Display lots of points with tiles in ggplot2

2021-09-25

I was making a map for my PhD thesis which showed the locations of field studies of the Biodiversity-Ecosystem Function Relationship , taken from three meta-analyses (Duffy et al. 2017 , Clarke et al. 2014 , and Liang et al. 2016 ). I wanted to demonstrate how few studies have been conducted in southern Africa, with the purpose of showing the reader that this is a problem that I was going to solve in the thesis.

Original map of BEFR studies

I wanted to include the map in my thesis as vector graphics, because they compress better than raster images and look crisper on the computer screen. The problem was that the .pdf output of the map from ggplot2 in R was 22.5 MB, which on its own is about as large as the rest of the thesis pdf. The reason the file was so large is because there were lots of overlapping points.

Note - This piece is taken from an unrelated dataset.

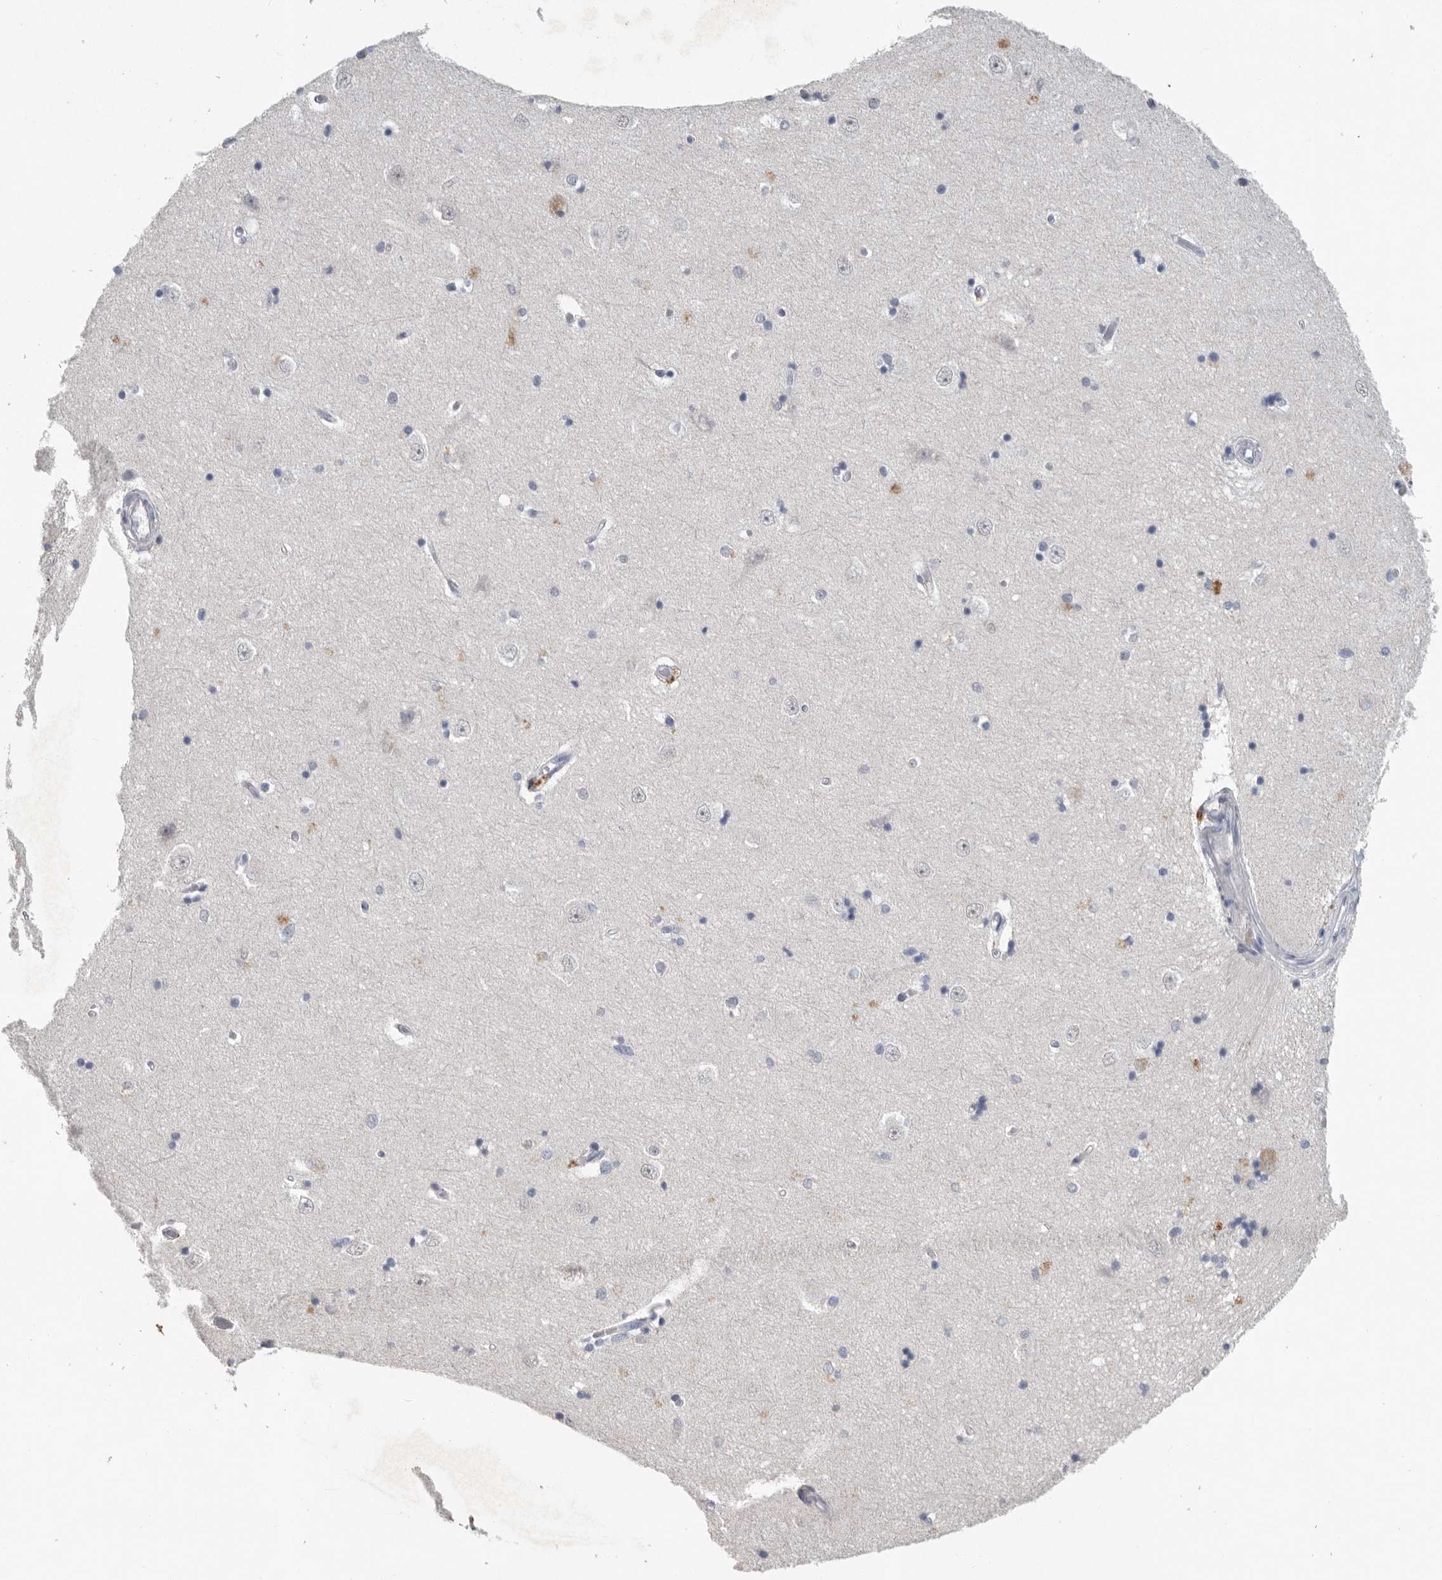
{"staining": {"intensity": "moderate", "quantity": "<25%", "location": "cytoplasmic/membranous"}, "tissue": "hippocampus", "cell_type": "Glial cells", "image_type": "normal", "snomed": [{"axis": "morphology", "description": "Normal tissue, NOS"}, {"axis": "topography", "description": "Hippocampus"}], "caption": "Benign hippocampus was stained to show a protein in brown. There is low levels of moderate cytoplasmic/membranous staining in approximately <25% of glial cells. (Brightfield microscopy of DAB IHC at high magnification).", "gene": "REG4", "patient": {"sex": "male", "age": 45}}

I spent a long time thinking about technical ways to reduce the file size, using different exporter libraries like Cairo, or using an alternative file type, but nothing managed to maintain the quality of the original image while also reducing the file size.

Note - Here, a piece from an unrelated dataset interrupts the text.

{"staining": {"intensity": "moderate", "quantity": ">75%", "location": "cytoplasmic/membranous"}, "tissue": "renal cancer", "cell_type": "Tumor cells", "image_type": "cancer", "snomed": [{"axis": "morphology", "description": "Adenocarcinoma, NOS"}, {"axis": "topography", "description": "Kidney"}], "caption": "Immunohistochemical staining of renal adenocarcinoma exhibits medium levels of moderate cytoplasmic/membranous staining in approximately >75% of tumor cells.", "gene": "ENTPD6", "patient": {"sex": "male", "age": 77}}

In the end, I decided to redesign the map to use raster tiles instead of points. A tile was counted as filled if there was at least one point found within it. Here is the code I used to convert the points to raster, in R:

library(sf)
library(dplyr)
library(ggplot2)
library(rnaturalearth)
library(raster)

world <- ne_countries(returnclass = "sf") %>%
  filter(continent != "Antarctica")

coord_all <- readRDS("dat/coord_all.rds")

coord_all is a list of three dataframes, each from a different meta-analysis, where each dataframe has two columns with the latitude and longitude of each study. Next I lapply() over each dataframe. First I convert the dataframe to sf points, then create an empty raster spanning the whole earth, then use rasterize() to fill the raster and finally convert the raster to a dataframe for plotting in ggplot().

coord_all_rast <- lapply(coord_all, function(x) {
  x_sf <- st_as_sf(x[,2:3], coords = c("lon", "lat")) %>%
    st_set_crs(4326)

  x_rast <- raster(crs = crs(x_sf), vals = 0, 
    resolution = c(1,1), ext = extent(c(-180, 180, -90, 90))) %>%
    rasterize(x_sf, .) %>% 
    as(., "SpatialPixelsDataFrame") %>%
    as.data.frame(.)

  return(x_rast)
})

Then it’s just a case of using geom_tile() on each dataframe. I stacked the tile layers according to the number of filled tiles, as the dark blue layer doesn’t have many filled tiles and was getting masked by the dark green layer.

# Plot
map <- ggplot() + 
  geom_sf(data = world, colour = "black", fill = NA, size = 0.25) + 
  geom_tile(data = coord_all_rast[[2]], aes(x = x, y = y),
    fill = "darkgreen", alpha = 1) + 
  geom_tile(data = coord_all_rast[[3]], aes(x = x, y = y),
    fill = "darkred", alpha = 1) + 
  geom_tile(data = coord_all_rast[[1]], aes(x = x, y = y),
    fill = "darkblue", alpha = 1) + 
  theme_void() + 
  theme(legend.position = "none") 

pdf(file = "img/befr_map.pdf", width = 8, height = 3.5)
map
dev.off()
The updated map, using geom_tile